Et pourtant, tous y travaillent, et chaque jour davantage, sous la pression des sondages donnant le « leave » en tête… Un vieux routier de l’Europe, le ministre allemand des Finances Wolfgang Schaüble, l’a reconnu le premier : « Nous nous préparons à tous les scénarios possibles pour contenir les dangers ». Le problème est que, naturellement, les Vingt-Sept États qui resteraient dans l’Union ne sont d’accord sur rien.

Et d’abord pas sur le sort à réserver au partant. Pour le président de la Commission, Jean-Claude Juncker, pas de doute : « Le Royaume-Uni devra accepter d’être considéré comme un État tiers, que l’on ne caressera pas dans le sens du poil ». Et d’ajouter, dans cet entretien au Monde , un mot qui a choqué : « Les “déserteurs” ne seront pas accueillis à bras ouverts ». La France et l’Allemagne partagent largement ce point de vue. Mais pas la plupart des pays du Nord de l’Europe, comme les Pays-Bas, la Suède ou le Danemark, qui entretiennent historiquement des liens très étroits, commerciaux et culturels, avec la Grande-Bretagne. Ils plaideraient plutôt pour un statut spécial, comparable à ceux de la Norvège ou de la Suisse.

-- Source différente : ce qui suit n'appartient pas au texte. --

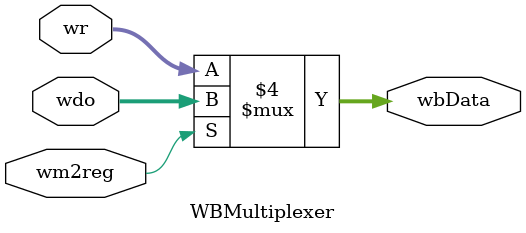
<source format=v>
`timescale 1ns / 1ps

module WBMultiplexer(wr, wdo, wm2reg, wbData);
    input[31:0] wr;
    input[31:0] wdo;
    input wm2reg;
    output reg[31:0] wbData;
    
    always @(*) begin
        if(wm2reg == 0) begin
            wbData = wr;
        end
        else begin
            wbData = wdo;
        end
    end
endmodule

</source>
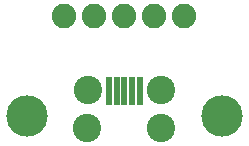
<source format=gbr>
G04 EAGLE Gerber RS-274X export*
G75*
%MOMM*%
%FSLAX34Y34*%
%LPD*%
%INSoldermask Top*%
%IPPOS*%
%AMOC8*
5,1,8,0,0,1.08239X$1,22.5*%
G01*
%ADD10C,2.082800*%
%ADD11C,2.403200*%
%ADD12R,0.603200X2.403200*%
%ADD13C,3.503200*%


D10*
X165100Y127000D03*
X139700Y127000D03*
X114300Y127000D03*
X88900Y127000D03*
X63500Y127000D03*
D11*
X145505Y31670D03*
X145279Y63769D03*
X83082Y31898D03*
X83222Y63757D03*
D12*
X114300Y63500D03*
X120800Y63500D03*
X127300Y63500D03*
X101300Y63500D03*
X107800Y63500D03*
D13*
X197050Y41800D03*
X31550Y41800D03*
M02*

</source>
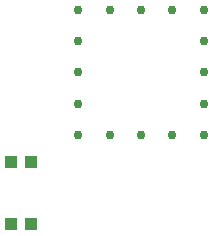
<source format=gbr>
G04 EAGLE Gerber RS-274X export*
G75*
%MOMM*%
%FSLAX34Y34*%
%LPD*%
%INSolderpaste Top*%
%IPPOS*%
%AMOC8*
5,1,8,0,0,1.08239X$1,22.5*%
G01*
%ADD10C,0.762000*%
%ADD11R,1.000000X1.100000*%


D10*
X223690Y202860D03*
X250190Y202860D03*
X276690Y202860D03*
X303190Y202860D03*
X303190Y176360D03*
X303190Y149860D03*
X303190Y123360D03*
X303190Y96860D03*
X276690Y96860D03*
X250190Y96860D03*
X223690Y96860D03*
X197190Y96860D03*
X197190Y123360D03*
X197190Y149860D03*
X197190Y176360D03*
X197190Y202860D03*
D11*
X140090Y73660D03*
X157090Y73660D03*
X140090Y21590D03*
X157090Y21590D03*
M02*

</source>
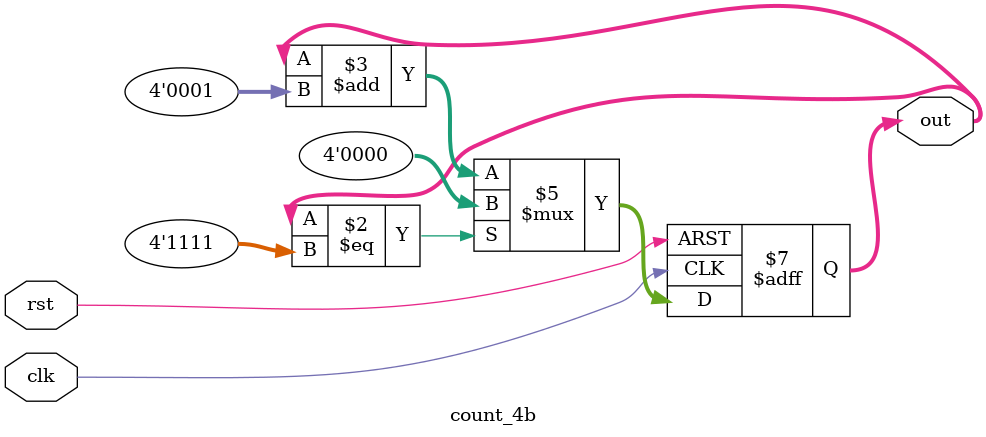
<source format=v>
module count_4b (
    input clk,
    input rst,
    output reg [3:0] out
);
always @(posedge clk or posedge rst) begin
    if (rst)
        out <= 4'h0;
    else if (out == 4'hF)
        out <= 4'h0;
    else
        out <= out + 4'h1;
end
endmodule

</source>
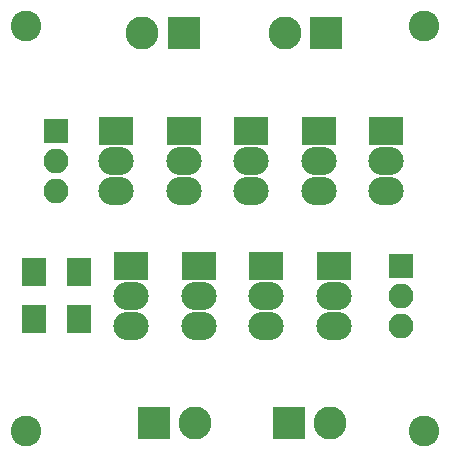
<source format=gbr>
G04 #@! TF.FileFunction,Soldermask,Top*
%FSLAX46Y46*%
G04 Gerber Fmt 4.6, Leading zero omitted, Abs format (unit mm)*
G04 Created by KiCad (PCBNEW 4.0.7) date 04/10/18 14:29:16*
%MOMM*%
%LPD*%
G01*
G04 APERTURE LIST*
%ADD10C,0.100000*%
%ADD11R,2.100000X2.400000*%
%ADD12R,3.000000X2.400000*%
%ADD13O,3.000000X2.400000*%
%ADD14R,2.100000X2.100000*%
%ADD15O,2.100000X2.100000*%
%ADD16C,2.800000*%
%ADD17R,2.800000X2.800000*%
%ADD18C,2.600000*%
G04 APERTURE END LIST*
D10*
D11*
X116205000Y-87090000D03*
X116205000Y-83090000D03*
D12*
X119380000Y-71120000D03*
D13*
X119380000Y-73660000D03*
X119380000Y-76200000D03*
D12*
X130810000Y-71120000D03*
D13*
X130810000Y-73660000D03*
X130810000Y-76200000D03*
D14*
X114300000Y-71120000D03*
D15*
X114300000Y-73660000D03*
X114300000Y-76200000D03*
D14*
X143510000Y-82550000D03*
D15*
X143510000Y-85090000D03*
X143510000Y-87630000D03*
D12*
X125095000Y-71120000D03*
D13*
X125095000Y-73660000D03*
X125095000Y-76200000D03*
D12*
X142240000Y-71120000D03*
D13*
X142240000Y-73660000D03*
X142240000Y-76200000D03*
D12*
X136525000Y-71120000D03*
D13*
X136525000Y-73660000D03*
X136525000Y-76200000D03*
D11*
X112395000Y-87090000D03*
X112395000Y-83090000D03*
D12*
X132080000Y-82550000D03*
D13*
X132080000Y-85090000D03*
X132080000Y-87630000D03*
D12*
X137795000Y-82550000D03*
D13*
X137795000Y-85090000D03*
X137795000Y-87630000D03*
D12*
X120650000Y-82550000D03*
D13*
X120650000Y-85090000D03*
X120650000Y-87630000D03*
D12*
X126365000Y-82550000D03*
D13*
X126365000Y-85090000D03*
X126365000Y-87630000D03*
D16*
X137485000Y-95885000D03*
D17*
X133985000Y-95885000D03*
D16*
X126055000Y-95885000D03*
D17*
X122555000Y-95885000D03*
D16*
X121595000Y-62865000D03*
D17*
X125095000Y-62865000D03*
D16*
X133660000Y-62865000D03*
D17*
X137160000Y-62865000D03*
D18*
X145415000Y-62230000D03*
X111760000Y-62230000D03*
X111760000Y-96520000D03*
X145415000Y-96520000D03*
M02*

</source>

Tous ne sont pas d’accord, non plus, sur ce que devrait devenir la nouvelle Europe à Vingt-Sept. François Hollande plaide depuis un an en faveur d’une plus forte intégration de la zone euro : un budget propre, un ministre des Finances attitré, voire des emprunts communs… Le projet, affirme le président, serait proposé avec l’Allemagne, avec d’autres avancées sur la défense et la sécurité. L’ennui est que le gouvernement allemand ne donne guère l’impression d’être intéressé. Wolfgang Schaüble a même déclaré au Spiegel , sans précaution oratoire : demander plus d’intégration au lendemain d’un Brexit « serait maladroit. Beaucoup se demanderaient à juste titre si les politiques n’ont une fois de plus rien compris ». Jean-Claude Juncker confirme cette réticence quand il propose, dans une tribune cosignée avec l’actuel président de l’Union, le Néerlandais Mark Rutte, de donner la priorité à… l’approfondissement du marché unique !

Alors, quel plan B après un Brexit ? Le grand débat du jour d’après serait une nouvelle source de querelles. Elles éclateraient dès le Conseil européen des 28 et 29 juin à Bruxelles, auquel assisterait également le « déserteur » britannique David Cameron… Confusion garantie.